Disturbed and intrigued by the case, Carrère begins a correspondence with Romand. “I am not approaching you out of some unhealthy curiosity or a taste for the sensational”, he writes in his letter. “What you have done is not in my eyes the deed of a common criminal, or that of a madman, either, but the action of someone pushed to the limit by overwhelming forces, and it is these terrible forces I would like to show at work”.
Inspired by Truman Capote’s In Cold Blood, Carrère tries to write a book on Romand’s story for six years without success. A few days after abandoning the project, he writes a simple memo that draws a parallel between Romand and himself. And that’s when he understands that it was only a matter of being a present and implicated narrator. The Adversary thus becomes a possible book to write. Two years later, French film-director Nicole Garcia adapts it into a film.
Eighteen years of lies
During the investigation, Roland’s story takes an uncanny twist. It turns out that he, the killer, was neither a doctor nor an employee of the World Health Organisation. Roland had been living a lie for eighteen years. He started lying in his second year of medical school when he failed an exam but said it went well. Then he pretended to graduate and kept up the fiction with his friends and family. “When you get caught in that endless effort not to disappoint people, the first lie leads to another, and then it’s your whole life”, said Romand during the trial.
Instead of going to his supposed office at WHO in Geneva, he would sit for hours in his car. To financially support his family, he created more lies and convinced his relatives to give him their savings for profitable investment. And once again, no one suspected anything. When he realised that his secret was about to unravel, Romand decided to destroy everything: murdering his family was better than telling the truth. On the 9th January 1993 he killed his wife, his two children and his parents. Then he drove to Paris and attempted to strangle his mistress. After spending the next day at home with the bodies of his dead family, he swallowed the barbiturates and set fire to the house.

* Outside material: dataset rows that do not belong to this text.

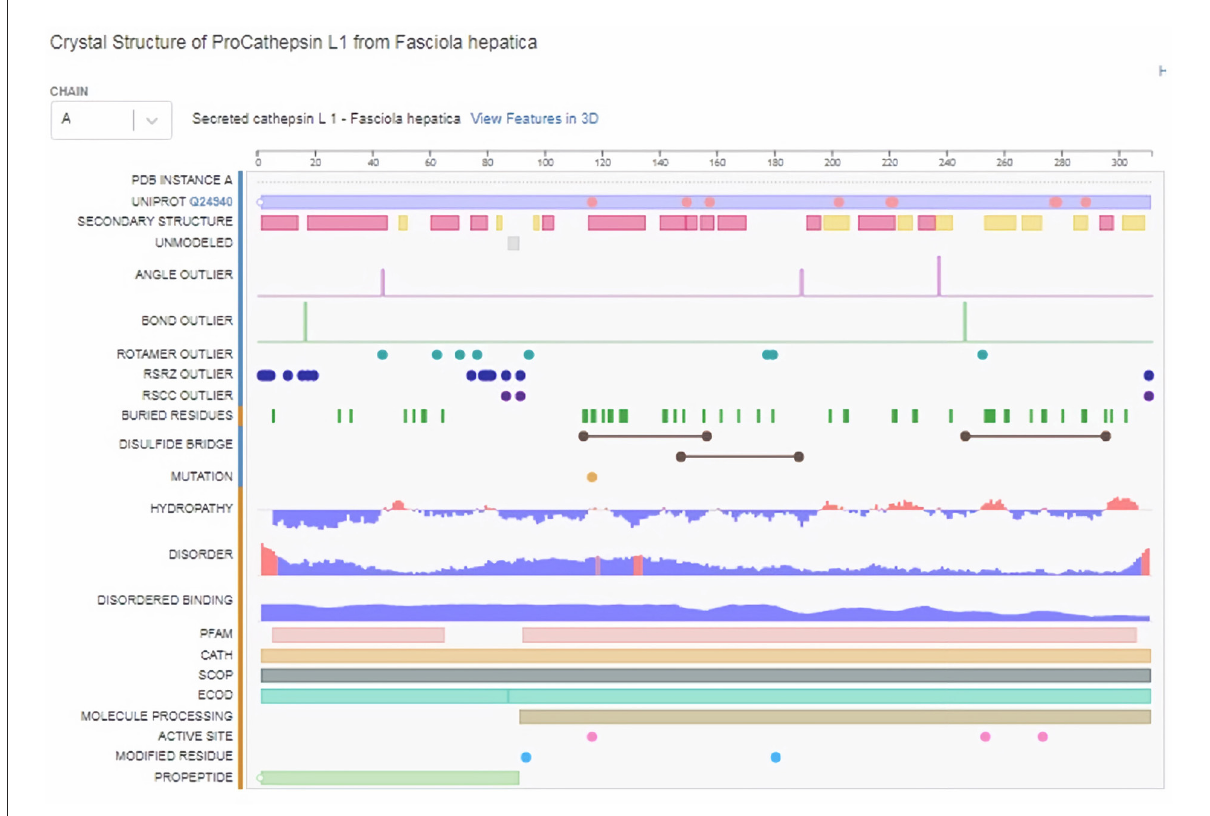
FIGURE6 Structural and physical properties of FhCatL1 protein from protein data base (PDB).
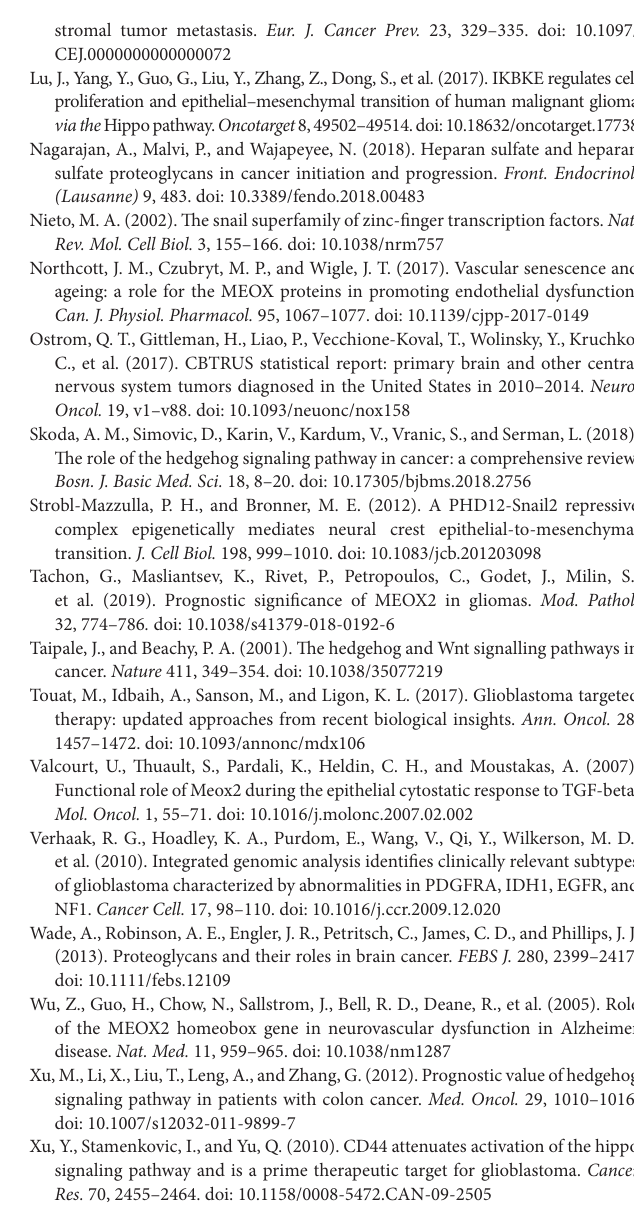
SUPPleMeNTARY FiGURe 1 | The result of the internal validation dataset 1 and 2, time-dependent receiver operating characteristic (ROC) (A , c) , kaplan- Meier curves of high-risk group and low-risk group (B , D) from the TCGA GBM array dataset. As for the external validation, time-dependent receiver operating characteristic (ROC) (e , G) , kaplan-Meier curves of high-risk group and low-risk group (F , h) of the CGGA dataset and the TCGA GBM RNA-seq dataset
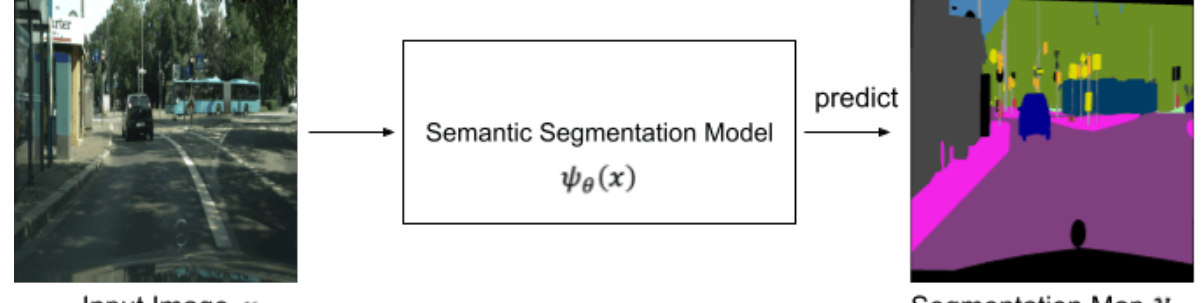
Figure 1. Overview of semantic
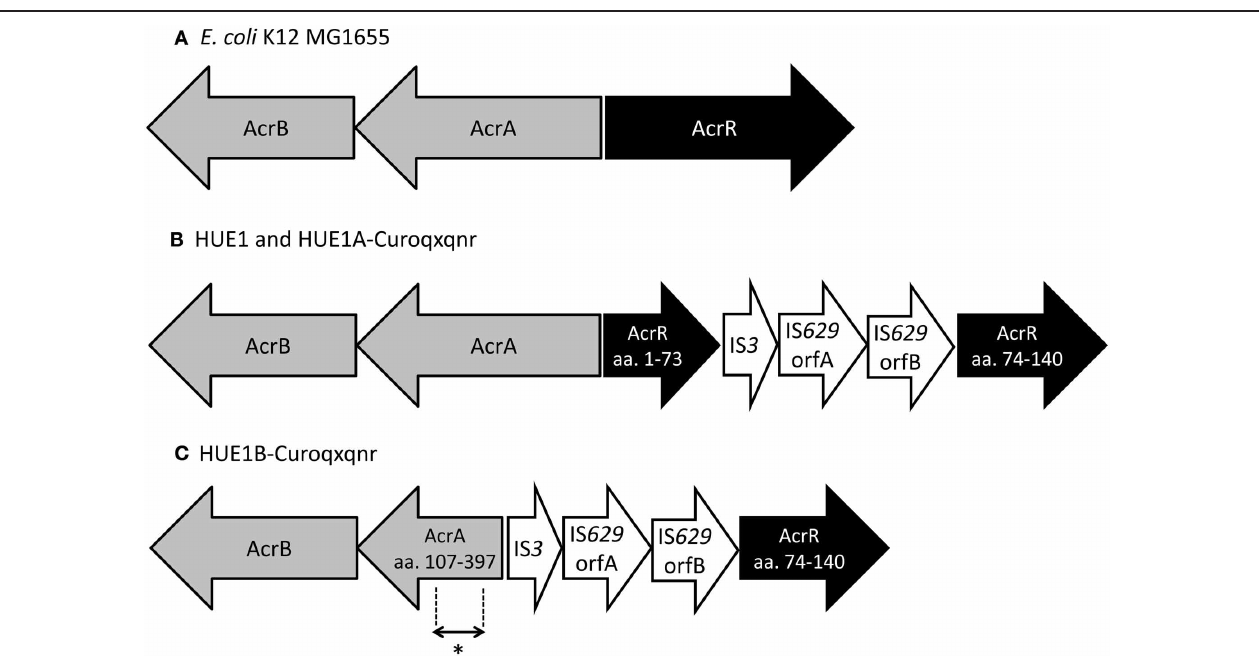
FIGURE 2 | Schematic representation of the acrAB − acrR region in HUE1, group A mutants, and group B mutants. (A) Escherichia coli K12 MG1655 (accession no U00096). (B) HUE1 and HUE1A-Curoqxqnr (group A).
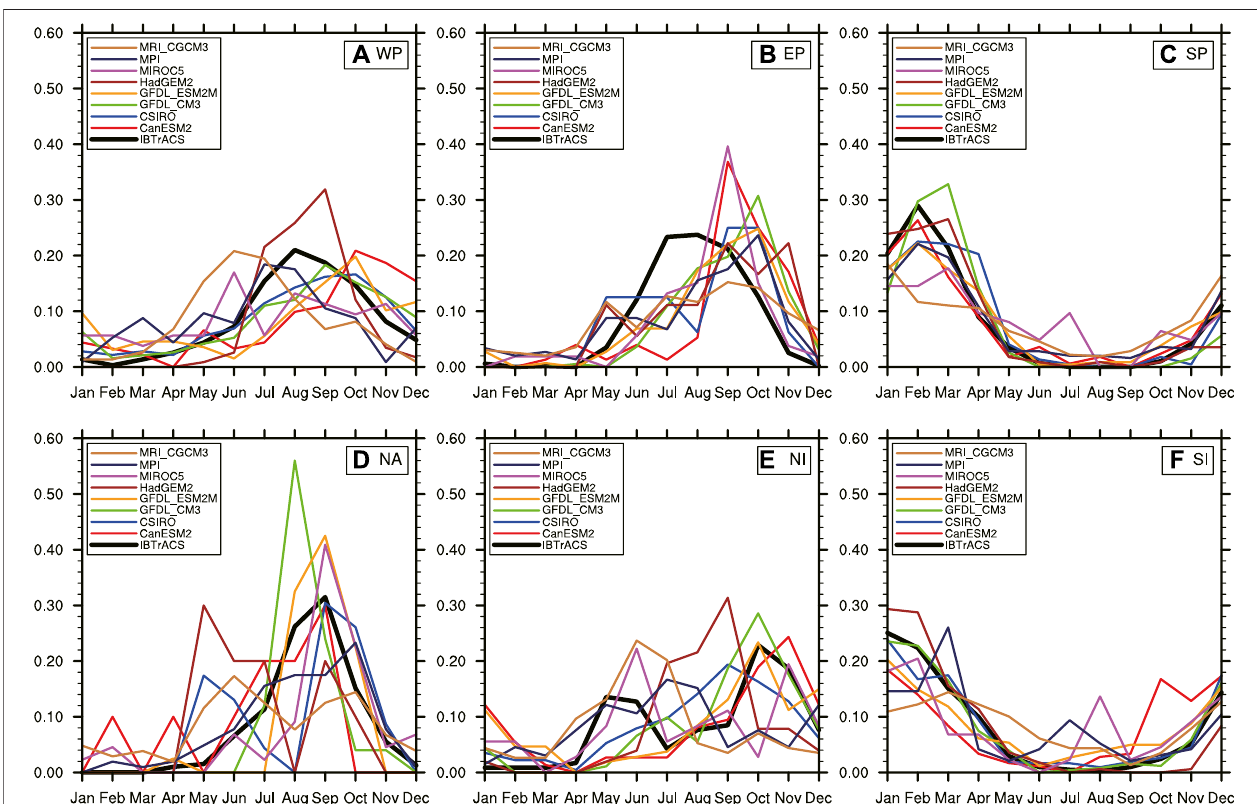
FIGURE 4 | Variation in the proportion of monthly mean TC frequency to annual-mean TC frequency averaged over the period 1980 – 2015 in the six areas from observationsandmodelsimulations.Theabscissaismonth,andtheordinateisTCfrequencyproportion.Theblackcurverepresentsobservations,andtheothercurves represent the results of the eight CMIP5 models.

Carrère’s novels of nonfiction
Carrère is one of France’s most acclaimed contemporary writers, especially famous for merging and bending genres. As Wyatt Mason noted in the New York Times, his “books are hybrids, marrying deep reporting to scholarly exploration of theology, philosophy, psychology, personal history and historiography”.
The Adversary marks the beginning of his sequence of nonfiction novels that include My Life as a Russian Novel, Lives Other Than My Own, Limonov and The Kingdom. He narrates real stories in the first person, from his point of view, through his eyes. In The Adversary, thus, one reads the true story of Roland and that of Carrère. Although it may sound egocentric and narcissistic, that’s how he brings readers closer to the lives of others. As Carrère argues,
I don’t think you can put yourself in other people’s positions. Nor should you. All you can do is occupy your own, as fully as possible, and say that you are trying to imagine what it’s like to be someone else, but say it’s you who’s imagining it, and that’s all.